# START OF EXTRACT TO READ

AWS’ documentation describes:


Each Amazon EC2 region is designed to be completely isolated from the other Amazon EC2 regions. This achieves the greatest possible fault tolerance and stability.

When you view your resources, you’ll only see the resources tied to the region you’ve specified. This is because regions are isolated from each other, and we don’t replicate resources across regions automatically.

When you launch an instance, you must select an AMI that’s in the same region. If the AMI is in another region, you can copy the AMI to the region you’re using. For more information, see Copying an AMI.

Note that there is a charge for data transfer between regions. […]

Availability Zones

When you launch an instance, you can select an Availability Zone or let us choose one for you. If you distribute your instances across multiple Availability Zones and one instance fails, you can design your application so that an instance in another Availability Zone can handle requests.

# END OF EXTRACT TO READ
# START OF STORED RECORDS

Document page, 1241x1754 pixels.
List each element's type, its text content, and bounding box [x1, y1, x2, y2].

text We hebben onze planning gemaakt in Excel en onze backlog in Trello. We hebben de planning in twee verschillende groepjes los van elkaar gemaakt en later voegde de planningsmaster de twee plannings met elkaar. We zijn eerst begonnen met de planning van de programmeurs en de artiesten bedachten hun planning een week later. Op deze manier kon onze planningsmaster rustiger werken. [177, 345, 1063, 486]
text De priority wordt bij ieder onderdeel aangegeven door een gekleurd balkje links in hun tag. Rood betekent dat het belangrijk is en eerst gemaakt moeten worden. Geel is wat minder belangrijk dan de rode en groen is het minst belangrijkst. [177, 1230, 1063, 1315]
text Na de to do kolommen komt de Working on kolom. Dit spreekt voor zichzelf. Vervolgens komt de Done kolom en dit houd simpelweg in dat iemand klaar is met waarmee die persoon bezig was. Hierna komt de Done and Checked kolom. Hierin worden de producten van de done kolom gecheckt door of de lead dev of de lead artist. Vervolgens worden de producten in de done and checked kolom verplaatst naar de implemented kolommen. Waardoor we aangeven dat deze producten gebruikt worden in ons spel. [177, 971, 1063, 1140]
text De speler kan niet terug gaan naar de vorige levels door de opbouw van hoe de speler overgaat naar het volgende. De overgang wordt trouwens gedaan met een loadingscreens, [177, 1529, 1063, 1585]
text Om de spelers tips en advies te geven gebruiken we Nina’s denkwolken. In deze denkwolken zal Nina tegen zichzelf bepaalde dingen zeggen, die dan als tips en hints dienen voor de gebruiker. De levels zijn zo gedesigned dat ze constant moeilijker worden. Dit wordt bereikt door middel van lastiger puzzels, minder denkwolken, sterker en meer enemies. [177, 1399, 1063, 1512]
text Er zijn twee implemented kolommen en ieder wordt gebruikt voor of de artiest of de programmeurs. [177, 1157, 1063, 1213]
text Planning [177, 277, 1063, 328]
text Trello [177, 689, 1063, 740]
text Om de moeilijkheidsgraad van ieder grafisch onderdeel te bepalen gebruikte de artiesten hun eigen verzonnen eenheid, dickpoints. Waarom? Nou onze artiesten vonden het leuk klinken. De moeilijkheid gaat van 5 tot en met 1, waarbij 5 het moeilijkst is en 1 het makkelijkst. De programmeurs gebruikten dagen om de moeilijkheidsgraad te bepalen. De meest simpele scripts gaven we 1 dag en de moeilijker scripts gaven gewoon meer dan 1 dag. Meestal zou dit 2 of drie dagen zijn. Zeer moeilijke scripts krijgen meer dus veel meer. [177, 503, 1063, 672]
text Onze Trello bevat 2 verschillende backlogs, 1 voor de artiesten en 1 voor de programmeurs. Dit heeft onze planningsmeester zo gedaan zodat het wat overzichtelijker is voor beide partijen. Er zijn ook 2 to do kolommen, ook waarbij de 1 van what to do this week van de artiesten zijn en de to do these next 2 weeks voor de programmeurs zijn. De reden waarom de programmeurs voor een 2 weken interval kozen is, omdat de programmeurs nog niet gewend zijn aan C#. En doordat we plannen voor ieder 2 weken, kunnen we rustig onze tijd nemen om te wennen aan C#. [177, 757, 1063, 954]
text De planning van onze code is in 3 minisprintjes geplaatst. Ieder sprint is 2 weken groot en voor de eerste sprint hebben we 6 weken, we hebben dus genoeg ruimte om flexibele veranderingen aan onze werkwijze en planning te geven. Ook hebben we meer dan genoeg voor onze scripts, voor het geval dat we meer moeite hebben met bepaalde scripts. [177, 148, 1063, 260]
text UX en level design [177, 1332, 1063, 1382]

# END OF STORED RECORDS

> **WORK TO COMPLETE**:
**A.** Please list every sentence in the AWS excerpt that begins with the words "When you".
**B.** According to the AWS excerpt, what incurs a charge?
**C.** Render this sentence from the AWS excerpt in Spanish: "Each Amazon EC2 region is designed to be completely isolated from the other Amazon EC2 regions."

> **COMPLETE ANSWERS**:
**A.**
- When you view your resources, you’ll only see the resources tied to the region you’ve specified.
- When you launch an instance, you must select an AMI that’s in the same region.
- When you launch an instance, you can select an Availability Zone or let us choose one for you.

**B.** Data transfer between regions.

**C.** Cada región de Amazon EC2 está diseñada para estar completamente aislada de las demás regiones de Amazon EC2.